Top of MATERIAL SHOWN
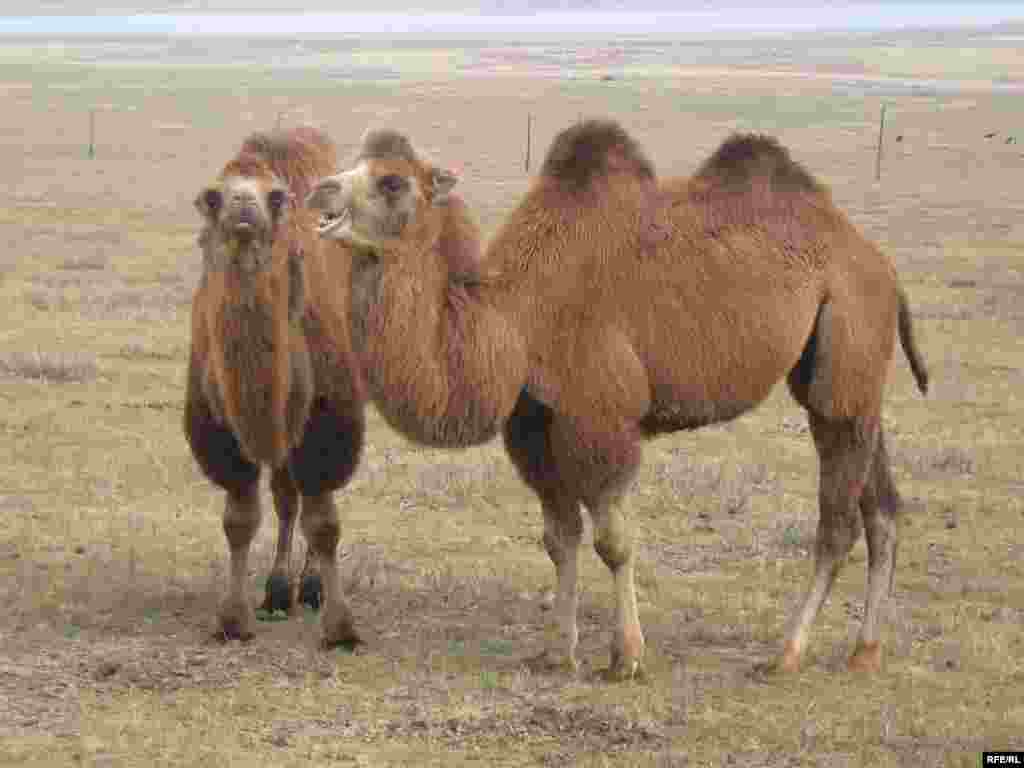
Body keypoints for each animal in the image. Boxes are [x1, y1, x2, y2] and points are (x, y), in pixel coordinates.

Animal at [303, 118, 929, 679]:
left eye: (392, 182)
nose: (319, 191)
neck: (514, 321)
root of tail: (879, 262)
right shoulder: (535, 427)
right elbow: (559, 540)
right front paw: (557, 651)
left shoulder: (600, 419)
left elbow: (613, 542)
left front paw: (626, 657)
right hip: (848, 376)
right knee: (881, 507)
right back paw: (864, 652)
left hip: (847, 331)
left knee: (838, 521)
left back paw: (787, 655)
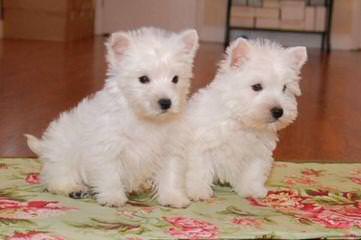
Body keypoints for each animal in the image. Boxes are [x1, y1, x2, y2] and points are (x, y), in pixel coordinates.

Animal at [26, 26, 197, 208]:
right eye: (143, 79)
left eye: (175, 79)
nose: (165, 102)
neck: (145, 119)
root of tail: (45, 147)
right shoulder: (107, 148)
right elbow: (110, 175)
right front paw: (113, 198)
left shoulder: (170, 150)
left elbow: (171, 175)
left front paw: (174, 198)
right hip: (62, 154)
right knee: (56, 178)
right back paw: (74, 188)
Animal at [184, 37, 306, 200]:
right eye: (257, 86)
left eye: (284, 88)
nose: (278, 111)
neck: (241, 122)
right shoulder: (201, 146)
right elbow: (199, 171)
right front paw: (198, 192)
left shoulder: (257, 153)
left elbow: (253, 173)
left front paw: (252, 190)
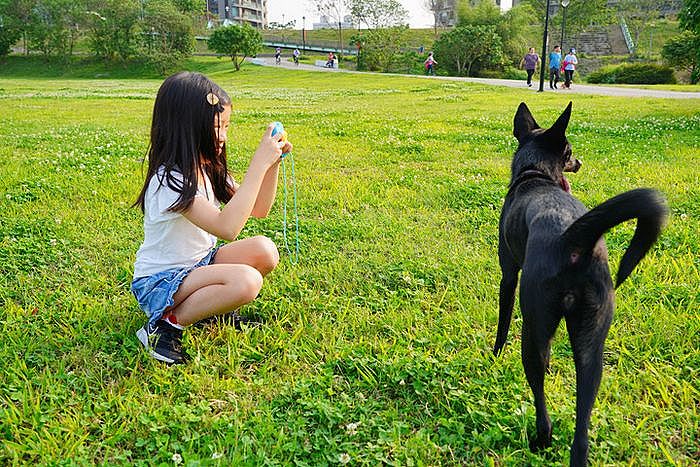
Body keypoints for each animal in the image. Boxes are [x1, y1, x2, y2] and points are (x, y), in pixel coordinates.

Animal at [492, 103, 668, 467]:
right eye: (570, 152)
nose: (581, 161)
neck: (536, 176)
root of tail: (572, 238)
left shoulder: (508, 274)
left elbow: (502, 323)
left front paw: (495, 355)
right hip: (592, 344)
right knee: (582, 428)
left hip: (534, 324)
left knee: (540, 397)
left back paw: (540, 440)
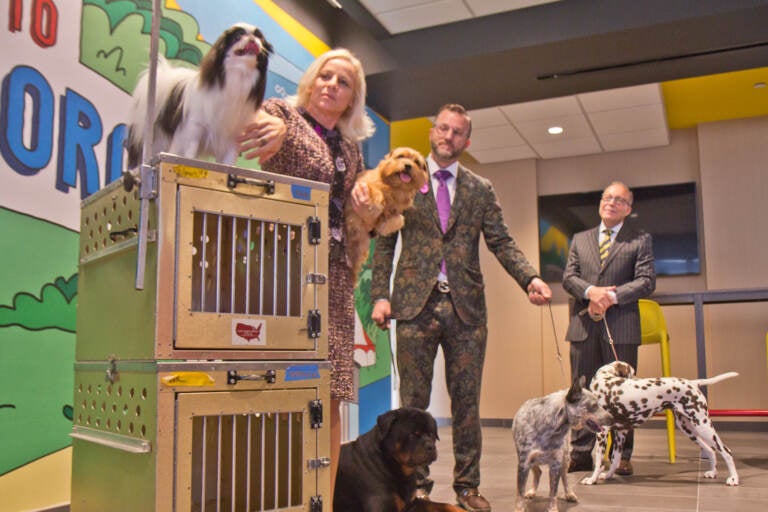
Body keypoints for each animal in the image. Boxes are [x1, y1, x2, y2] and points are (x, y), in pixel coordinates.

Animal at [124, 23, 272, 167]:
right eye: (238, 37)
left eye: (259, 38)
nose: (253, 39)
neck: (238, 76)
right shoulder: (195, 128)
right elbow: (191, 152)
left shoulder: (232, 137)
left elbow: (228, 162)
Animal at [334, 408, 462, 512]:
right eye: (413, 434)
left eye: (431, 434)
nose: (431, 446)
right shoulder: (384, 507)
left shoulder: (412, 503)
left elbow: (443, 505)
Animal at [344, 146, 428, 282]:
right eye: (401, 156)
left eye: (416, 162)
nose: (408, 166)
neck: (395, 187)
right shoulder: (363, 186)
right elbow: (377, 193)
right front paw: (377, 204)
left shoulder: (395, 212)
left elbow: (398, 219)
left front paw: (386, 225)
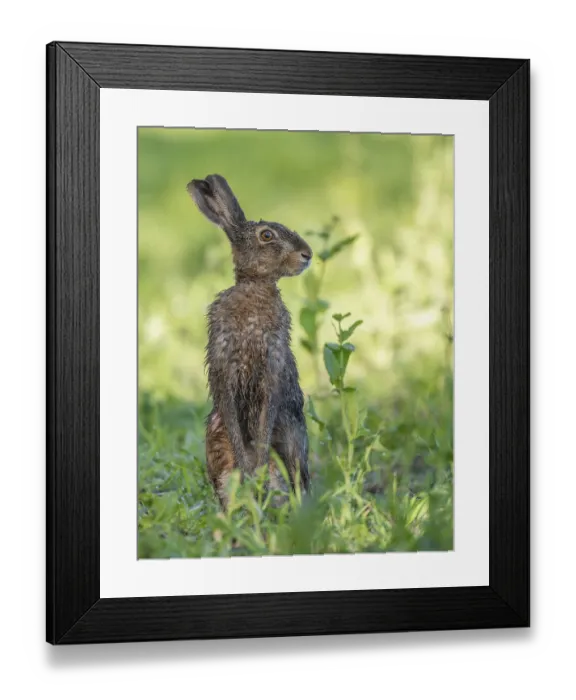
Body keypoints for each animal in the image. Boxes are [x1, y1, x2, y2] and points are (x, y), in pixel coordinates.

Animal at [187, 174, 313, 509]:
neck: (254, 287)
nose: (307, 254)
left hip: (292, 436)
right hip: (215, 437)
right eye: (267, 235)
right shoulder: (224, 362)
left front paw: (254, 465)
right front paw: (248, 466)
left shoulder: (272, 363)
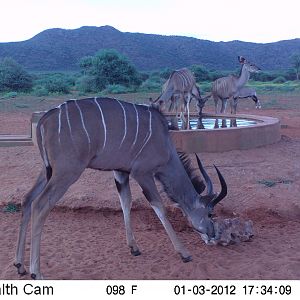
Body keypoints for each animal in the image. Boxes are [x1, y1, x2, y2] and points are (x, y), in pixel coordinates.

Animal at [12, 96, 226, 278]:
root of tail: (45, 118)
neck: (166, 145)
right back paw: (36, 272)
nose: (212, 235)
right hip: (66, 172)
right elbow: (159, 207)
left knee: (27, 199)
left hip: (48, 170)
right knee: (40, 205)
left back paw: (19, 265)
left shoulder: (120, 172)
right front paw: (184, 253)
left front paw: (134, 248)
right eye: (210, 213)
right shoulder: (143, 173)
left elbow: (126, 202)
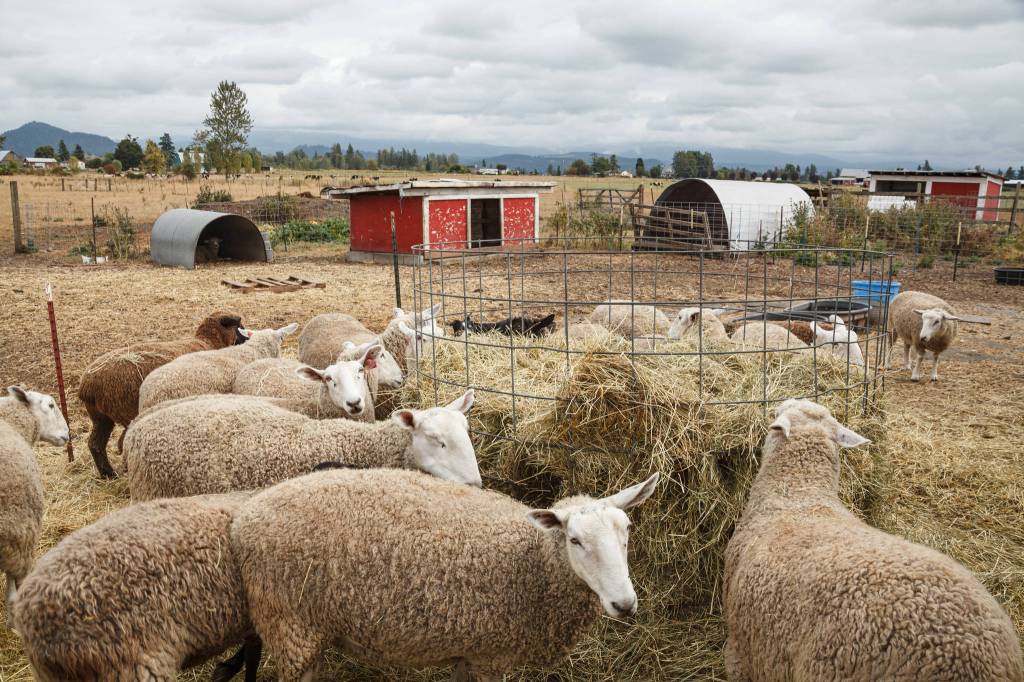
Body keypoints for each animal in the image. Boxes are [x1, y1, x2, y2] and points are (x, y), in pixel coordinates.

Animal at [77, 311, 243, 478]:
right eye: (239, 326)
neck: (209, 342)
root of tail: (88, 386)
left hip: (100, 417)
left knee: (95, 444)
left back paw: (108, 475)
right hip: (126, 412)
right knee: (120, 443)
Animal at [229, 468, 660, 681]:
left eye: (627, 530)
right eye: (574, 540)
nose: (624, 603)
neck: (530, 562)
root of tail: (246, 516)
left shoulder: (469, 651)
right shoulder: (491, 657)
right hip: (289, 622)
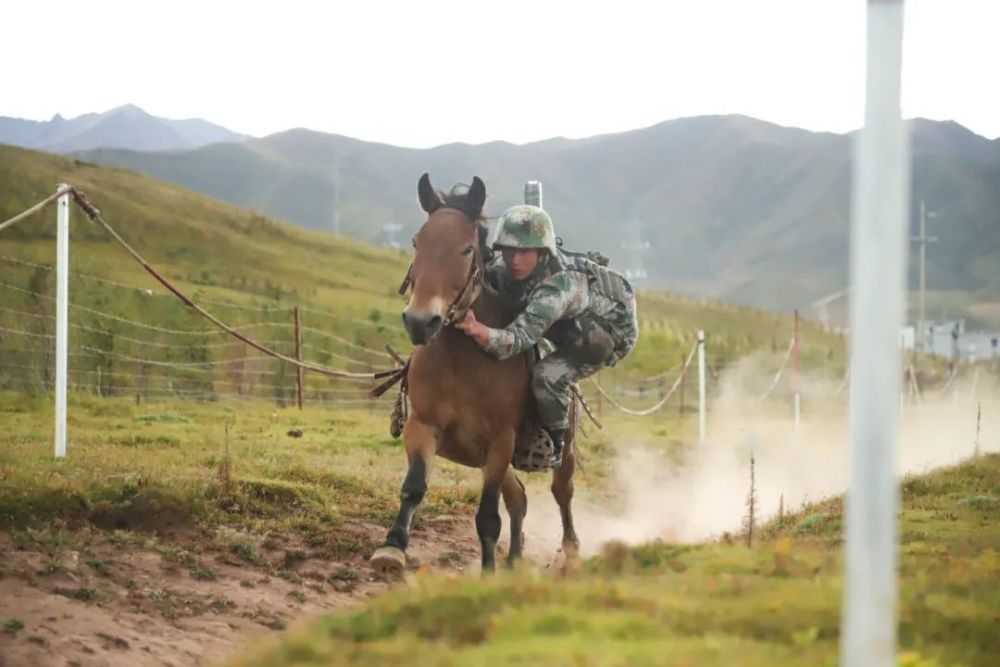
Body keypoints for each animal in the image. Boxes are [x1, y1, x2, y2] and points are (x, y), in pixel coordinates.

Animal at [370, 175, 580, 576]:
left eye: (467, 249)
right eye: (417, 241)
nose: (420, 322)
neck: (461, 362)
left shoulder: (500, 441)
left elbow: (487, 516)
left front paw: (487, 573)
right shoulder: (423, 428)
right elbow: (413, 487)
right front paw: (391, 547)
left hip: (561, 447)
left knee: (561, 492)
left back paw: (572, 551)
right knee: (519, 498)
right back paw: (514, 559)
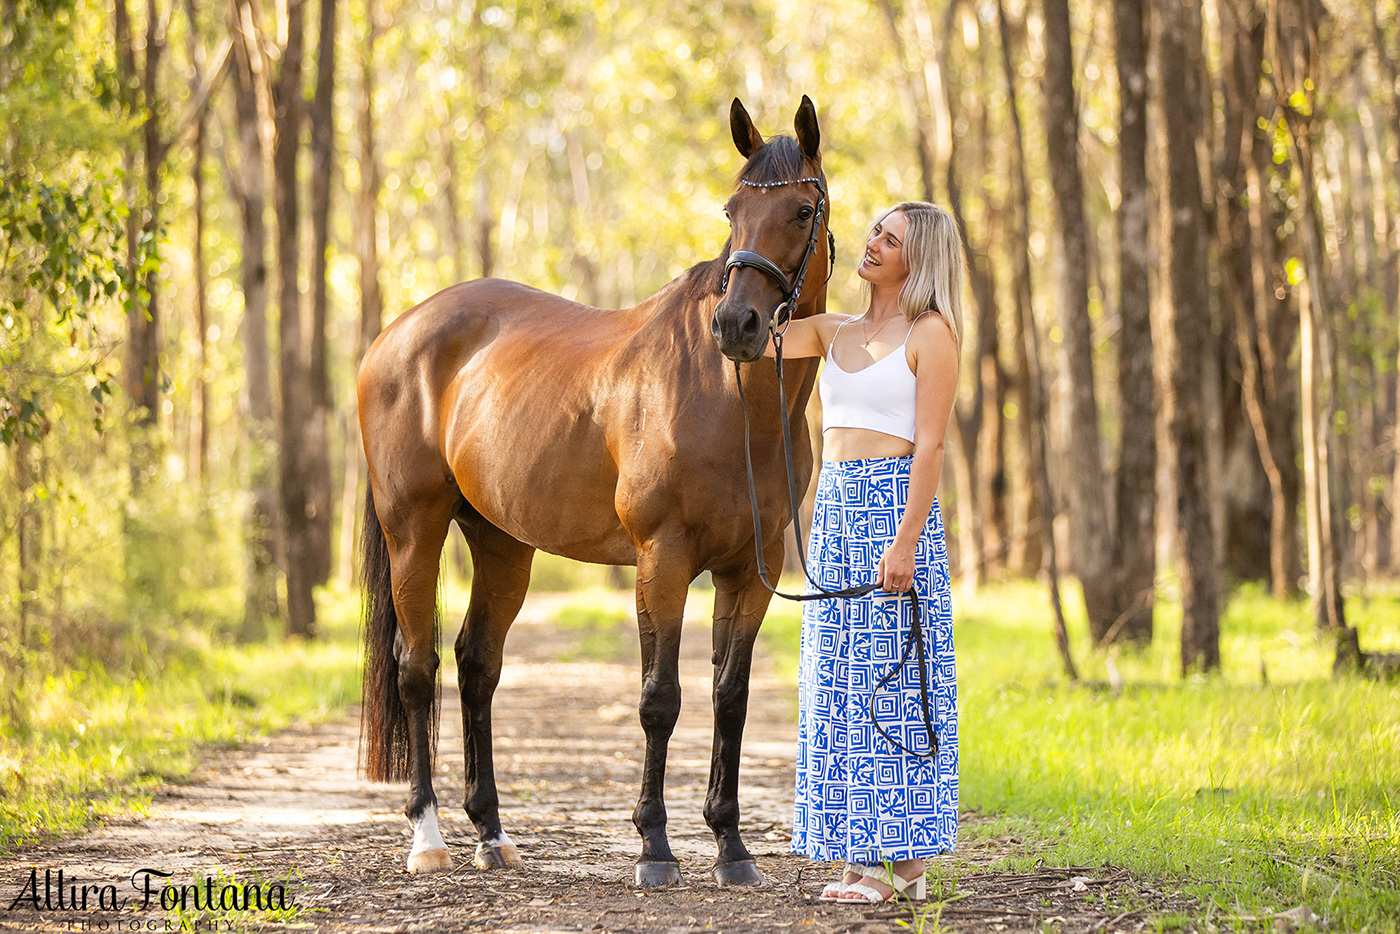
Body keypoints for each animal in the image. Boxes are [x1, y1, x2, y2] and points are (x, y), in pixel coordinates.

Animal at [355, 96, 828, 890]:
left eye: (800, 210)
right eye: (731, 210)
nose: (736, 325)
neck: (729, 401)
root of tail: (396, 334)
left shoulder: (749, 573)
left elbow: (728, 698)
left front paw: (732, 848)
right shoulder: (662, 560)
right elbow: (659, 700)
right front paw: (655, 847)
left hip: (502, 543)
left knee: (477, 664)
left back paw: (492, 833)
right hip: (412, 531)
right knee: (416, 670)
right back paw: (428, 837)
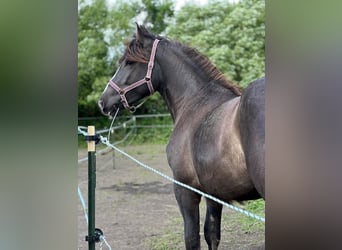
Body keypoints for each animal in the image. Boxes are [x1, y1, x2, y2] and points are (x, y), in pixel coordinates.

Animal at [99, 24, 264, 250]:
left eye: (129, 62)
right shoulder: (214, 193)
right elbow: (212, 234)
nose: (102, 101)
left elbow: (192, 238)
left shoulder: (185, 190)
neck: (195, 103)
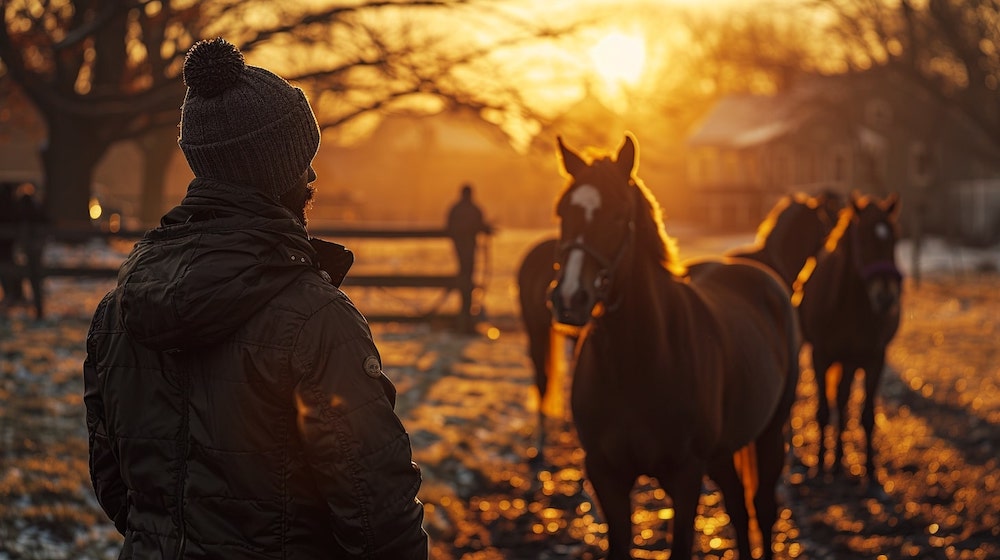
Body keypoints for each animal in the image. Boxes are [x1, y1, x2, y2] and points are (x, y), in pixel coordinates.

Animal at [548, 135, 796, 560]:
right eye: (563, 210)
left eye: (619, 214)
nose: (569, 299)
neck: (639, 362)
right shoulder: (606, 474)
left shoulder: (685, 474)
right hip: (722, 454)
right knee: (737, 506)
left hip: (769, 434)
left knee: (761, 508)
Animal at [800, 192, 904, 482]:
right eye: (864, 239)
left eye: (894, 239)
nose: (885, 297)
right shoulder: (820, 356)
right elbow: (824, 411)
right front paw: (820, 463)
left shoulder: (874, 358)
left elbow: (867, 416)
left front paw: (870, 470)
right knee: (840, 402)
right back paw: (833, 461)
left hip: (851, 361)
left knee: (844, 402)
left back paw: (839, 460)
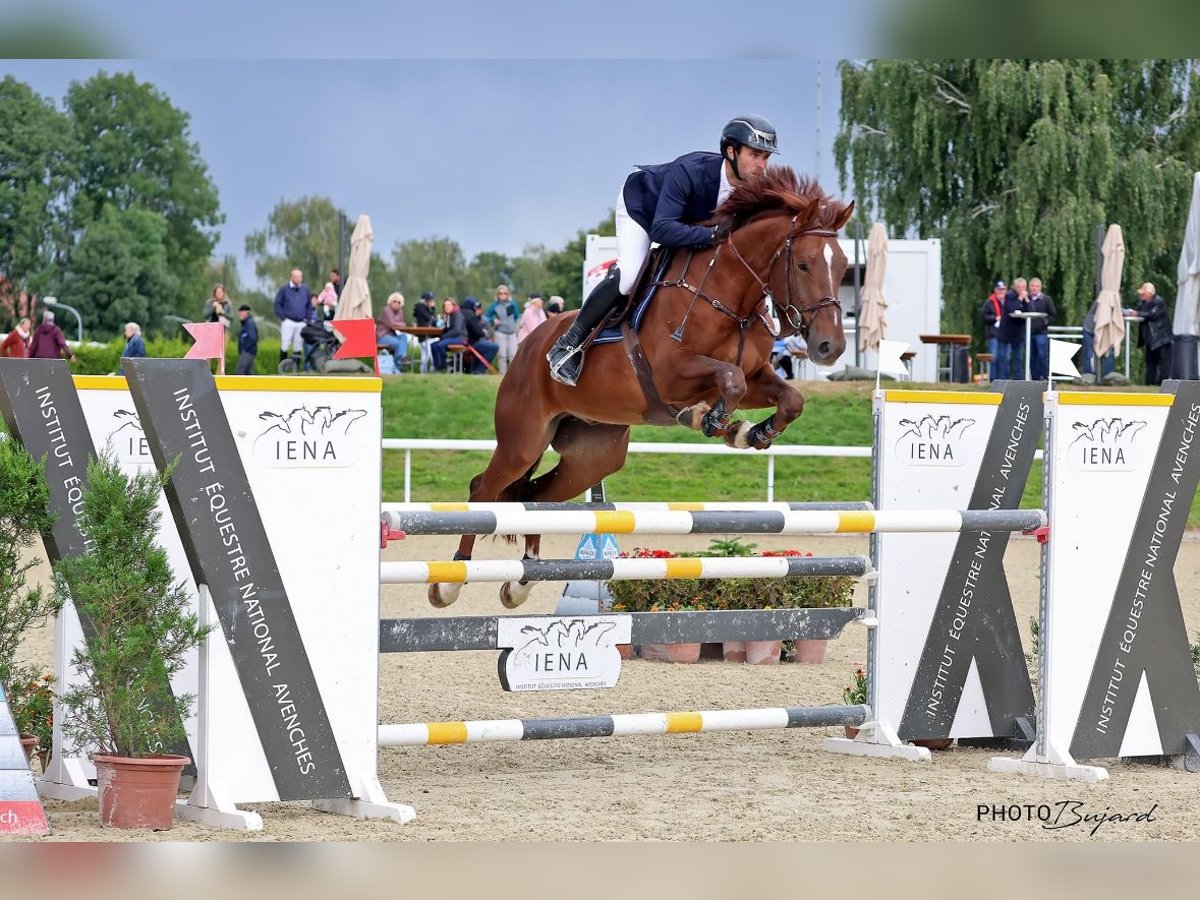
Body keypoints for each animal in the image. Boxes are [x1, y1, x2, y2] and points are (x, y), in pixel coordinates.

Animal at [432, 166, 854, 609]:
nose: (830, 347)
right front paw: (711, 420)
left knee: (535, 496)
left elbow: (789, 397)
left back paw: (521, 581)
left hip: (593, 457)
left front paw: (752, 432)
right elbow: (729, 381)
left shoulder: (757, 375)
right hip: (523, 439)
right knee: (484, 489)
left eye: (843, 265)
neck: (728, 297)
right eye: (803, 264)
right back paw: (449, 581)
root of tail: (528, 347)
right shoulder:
Bottom of MATERIAL SHOWN
**TASK TO COMPLETE**
Please say how many lines in the records above contain the string "root", giving no other words.

**REPLY**
8